Goal of the exercise:
Only lines with the word "scroll" are needed; collect each of them from the listing below.

┌──

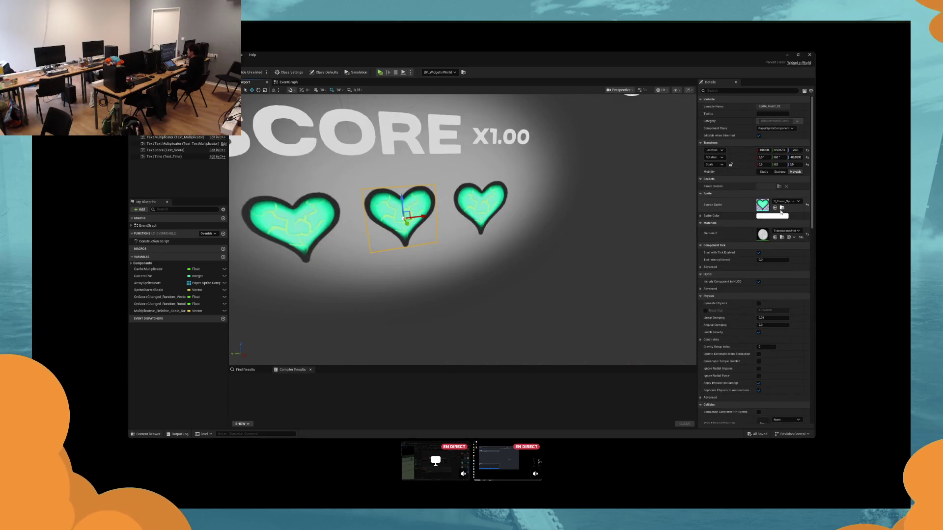
left_click(288, 82)
scroll(378, 206, "down", 3)
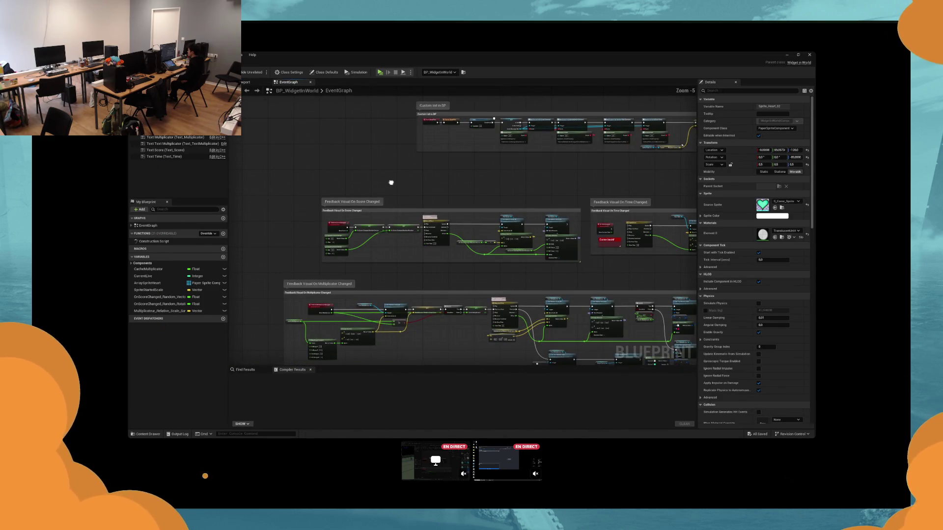
left_click_drag(391, 182, 419, 226)
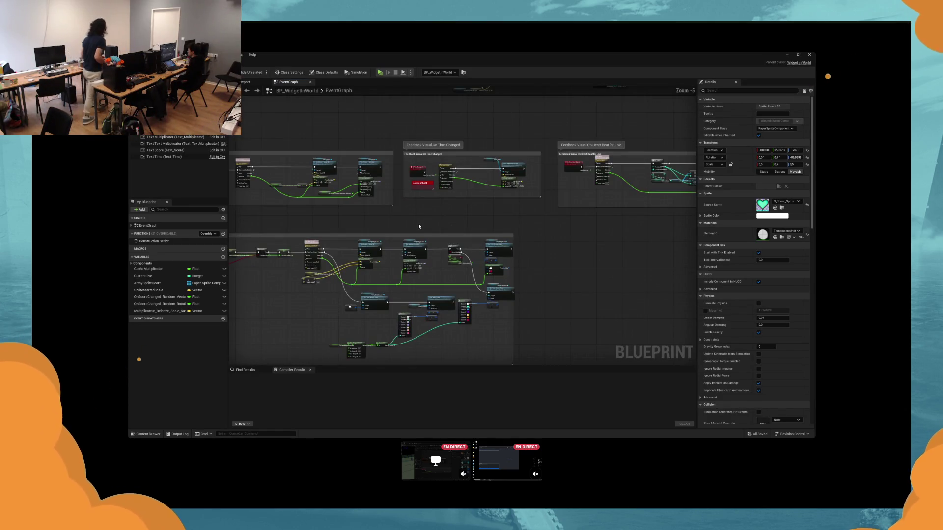
scroll(419, 223, "up", 2)
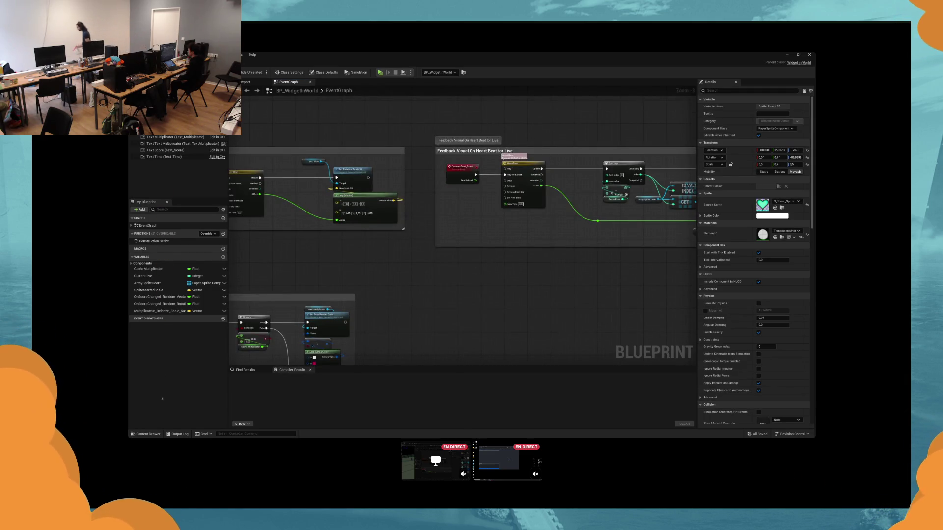
left_click_drag(418, 223, 589, 319)
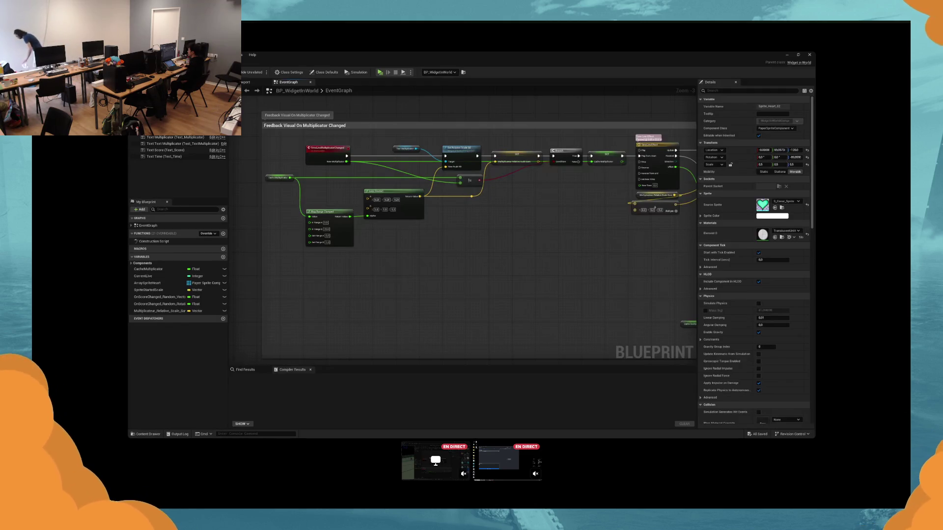
left_click_drag(540, 221, 373, 303)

└──

Result for this exercise:
scroll(378, 206, "down", 3)
scroll(419, 223, "up", 2)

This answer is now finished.